* begin *

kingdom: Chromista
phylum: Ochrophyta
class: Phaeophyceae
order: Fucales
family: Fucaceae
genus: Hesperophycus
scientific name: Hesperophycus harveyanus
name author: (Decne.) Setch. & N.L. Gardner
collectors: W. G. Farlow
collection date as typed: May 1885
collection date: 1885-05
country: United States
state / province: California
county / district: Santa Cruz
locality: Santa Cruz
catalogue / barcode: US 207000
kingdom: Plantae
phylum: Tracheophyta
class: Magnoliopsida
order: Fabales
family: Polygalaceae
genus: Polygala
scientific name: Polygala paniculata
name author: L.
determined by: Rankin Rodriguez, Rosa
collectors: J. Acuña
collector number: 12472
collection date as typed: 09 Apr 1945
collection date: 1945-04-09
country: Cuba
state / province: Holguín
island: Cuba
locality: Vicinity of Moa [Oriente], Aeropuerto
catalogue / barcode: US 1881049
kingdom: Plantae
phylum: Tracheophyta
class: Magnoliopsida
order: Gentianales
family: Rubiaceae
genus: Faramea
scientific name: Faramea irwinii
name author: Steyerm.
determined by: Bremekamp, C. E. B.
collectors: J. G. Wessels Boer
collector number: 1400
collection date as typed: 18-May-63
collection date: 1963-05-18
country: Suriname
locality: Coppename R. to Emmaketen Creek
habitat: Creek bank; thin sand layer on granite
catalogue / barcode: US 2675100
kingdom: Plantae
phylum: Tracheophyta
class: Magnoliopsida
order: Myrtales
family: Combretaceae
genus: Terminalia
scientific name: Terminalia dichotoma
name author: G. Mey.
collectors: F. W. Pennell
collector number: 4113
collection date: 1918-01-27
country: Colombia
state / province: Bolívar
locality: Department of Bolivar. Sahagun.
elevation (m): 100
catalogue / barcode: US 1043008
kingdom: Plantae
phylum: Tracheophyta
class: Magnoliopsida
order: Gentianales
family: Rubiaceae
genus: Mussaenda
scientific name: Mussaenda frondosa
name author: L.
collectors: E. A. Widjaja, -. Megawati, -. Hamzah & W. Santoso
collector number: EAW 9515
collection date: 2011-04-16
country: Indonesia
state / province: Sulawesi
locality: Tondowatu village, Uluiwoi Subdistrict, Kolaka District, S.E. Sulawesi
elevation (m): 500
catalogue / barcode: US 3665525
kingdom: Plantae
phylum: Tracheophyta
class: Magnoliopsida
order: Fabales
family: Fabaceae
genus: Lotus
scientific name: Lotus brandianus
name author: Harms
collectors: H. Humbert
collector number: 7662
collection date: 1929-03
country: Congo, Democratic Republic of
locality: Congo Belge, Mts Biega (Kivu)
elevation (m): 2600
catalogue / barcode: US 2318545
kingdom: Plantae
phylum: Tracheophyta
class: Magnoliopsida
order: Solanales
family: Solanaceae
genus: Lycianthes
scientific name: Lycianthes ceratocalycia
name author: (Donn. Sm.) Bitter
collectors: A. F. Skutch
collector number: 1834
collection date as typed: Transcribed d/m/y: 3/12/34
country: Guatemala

* end *

The request = Write out every line of the data above word for word, without changing anything.

Reply =
kingdom: Chromista
phylum: Ochrophyta
class: Phaeophyceae
order: Fucales
family: Fucaceae
genus: Hesperophycus
scientific name: Hesperophycus harveyanus
name author: (Decne.) Setch. & N.L. Gardner
collectors: W. G. Farlow
collection date as typed: May 1885
collection date: 1885-05
country: United States
state / province: California
county / district: Santa Cruz
locality: Santa Cruz
catalogue / barcode: US 207000
kingdom: Plantae
phylum: Tracheophyta
class: Magnoliopsida
order: Fabales
family: Polygalaceae
genus: Polygala
scientific name: Polygala paniculata
name author: L.
determined by: Rankin Rodriguez, Rosa
collectors: J. Acuña
collector number: 12472
collection date as typed: 09 Apr 1945
collection date: 1945-04-09
country: Cuba
state / province: Holguín
island: Cuba
locality: Vicinity of Moa [Oriente], Aeropuerto
catalogue / barcode: US 1881049
kingdom: Plantae
phylum: Tracheophyta
class: Magnoliopsida
order: Gentianales
family: Rubiaceae
genus: Faramea
scientific name: Faramea irwinii
name author: Steyerm.
determined by: Bremekamp, C. E. B.
collectors: J. G. Wessels Boer
collector number: 1400
collection date as typed: 18-May-63
collection date: 1963-05-18
country: Suriname
locality: Coppename R. to Emmaketen Creek
habitat: Creek bank; thin sand layer on granite
catalogue / barcode: US 2675100
kingdom: Plantae
phylum: Tracheophyta
class: Magnoliopsida
order: Myrtales
family: Combretaceae
genus: Terminalia
scientific name: Terminalia dichotoma
name author: G. Mey.
collectors: F. W. Pennell
collector number: 4113
collection date: 1918-01-27
country: Colombia
state / province: Bolívar
locality: Department of Bolivar. Sahagun.
elevation (m): 100
catalogue / barcode: US 1043008
kingdom: Plantae
phylum: Tracheophyta
class: Magnoliopsida
order: Gentianales
family: Rubiaceae
genus: Mussaenda
scientific name: Mussaenda frondosa
name author: L.
collectors: E. A. Widjaja, -. Megawati, -. Hamzah & W. Santoso
collector number: EAW 9515
collection date: 2011-04-16
country: Indonesia
state / province: Sulawesi
locality: Tondowatu village, Uluiwoi Subdistrict, Kolaka District, S.E. Sulawesi
elevation (m): 500
catalogue / barcode: US 3665525
kingdom: Plantae
phylum: Tracheophyta
class: Magnoliopsida
order: Fabales
family: Fabaceae
genus: Lotus
scientific name: Lotus brandianus
name author: Harms
collectors: H. Humbert
collector number: 7662
collection date: 1929-03
country: Congo, Democratic Republic of
locality: Congo Belge, Mts Biega (Kivu)
elevation (m): 2600
catalogue / barcode: US 2318545
kingdom: Plantae
phylum: Tracheophyta
class: Magnoliopsida
order: Solanales
family: Solanaceae
genus: Lycianthes
scientific name: Lycianthes ceratocalycia
name author: (Donn. Sm.) Bitter
collectors: A. F. Skutch
collector number: 1834
collection date as typed: Transcribed d/m/y: 3/12/34
country: Guatemala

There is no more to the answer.